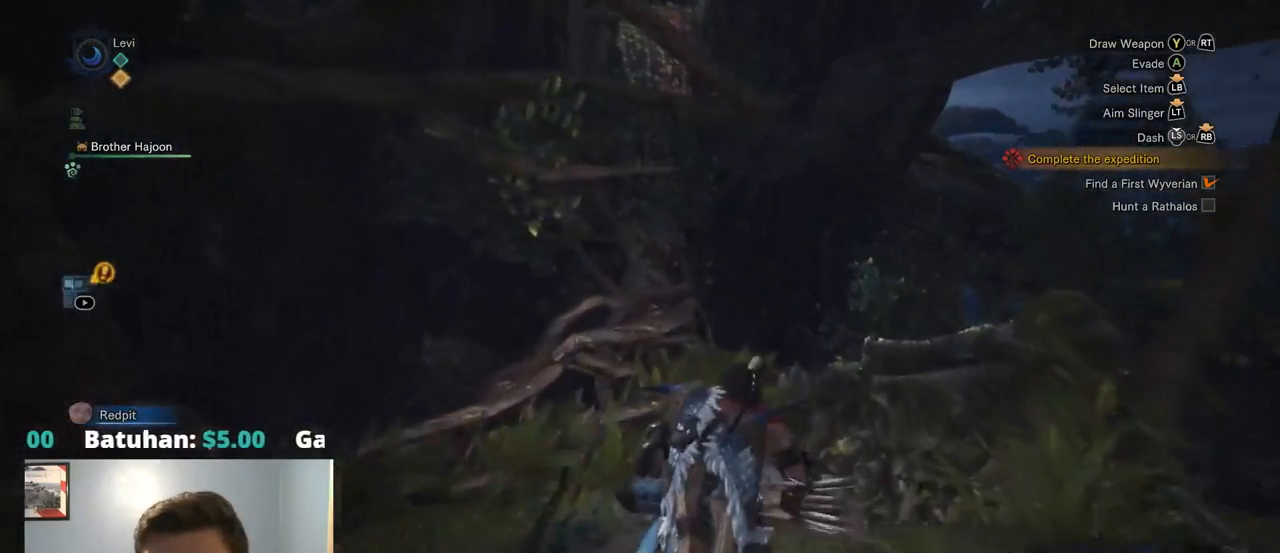
{"buttons": [], "left_stick": "up", "right_stick": "down-left", "events": [[350, "right_stick", "down-left"]]}
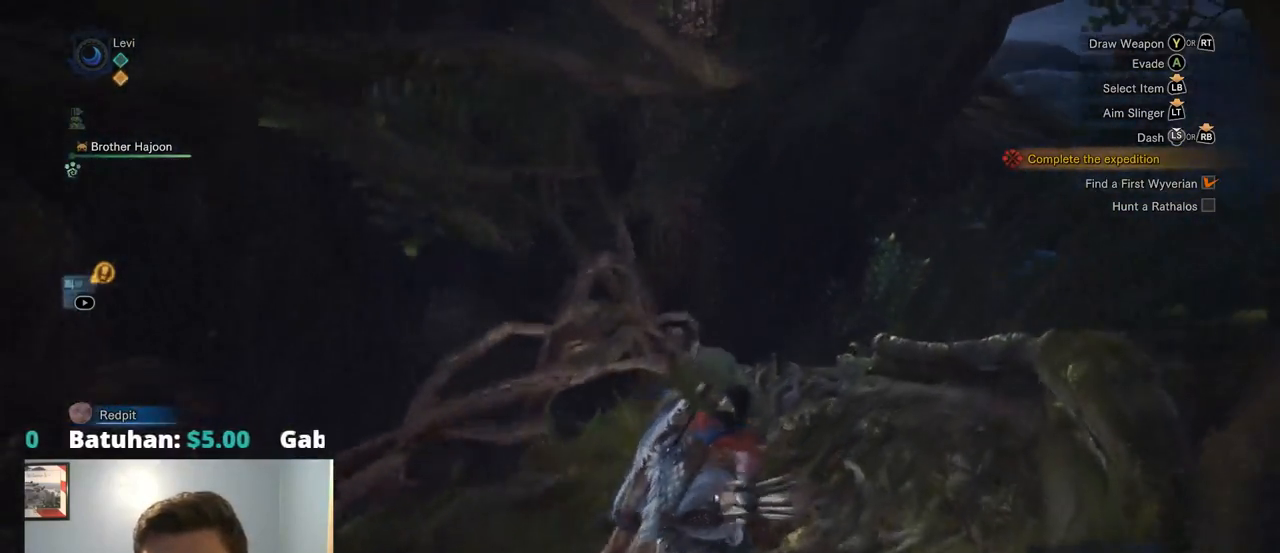
{"buttons": [], "left_stick": "up", "right_stick": "center", "events": [[17, "right_stick", "center"]]}
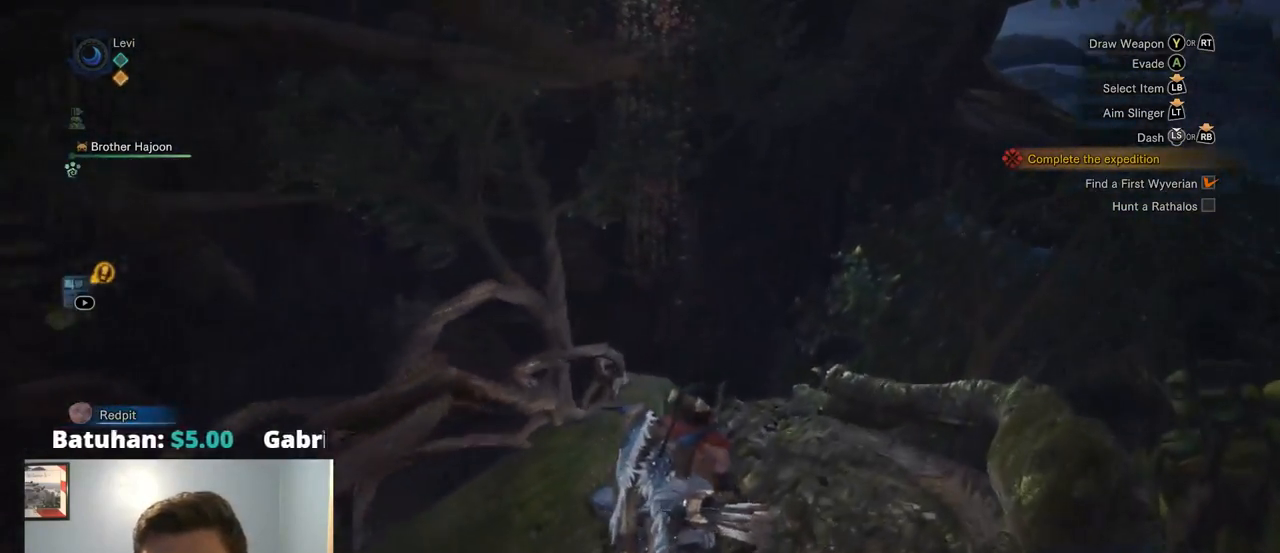
{"buttons": [], "left_stick": "up", "right_stick": "center", "events": []}
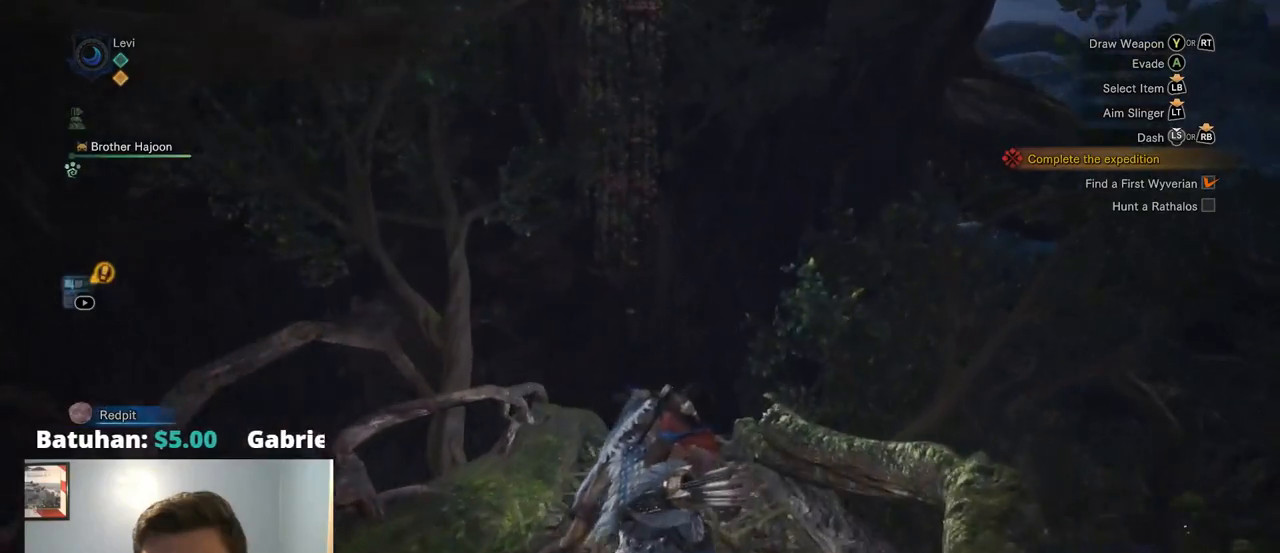
{"buttons": [], "left_stick": "center", "right_stick": "center", "events": [[67, "right_stick", "down-right"], [134, "right_stick", "right"], [500, "left_stick", "center"], [500, "right_stick", "center"]]}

■ What is being asked ■
Pull out every line above that holds the word "down".

■ Written reply ■
{"buttons": [], "left_stick": "up", "right_stick": "down-left", "events": [[350, "right_stick", "down-left"]]}
{"buttons": [], "left_stick": "center", "right_stick": "center", "events": [[67, "right_stick", "down-right"], [134, "right_stick", "right"], [500, "left_stick", "center"], [500, "right_stick", "center"]]}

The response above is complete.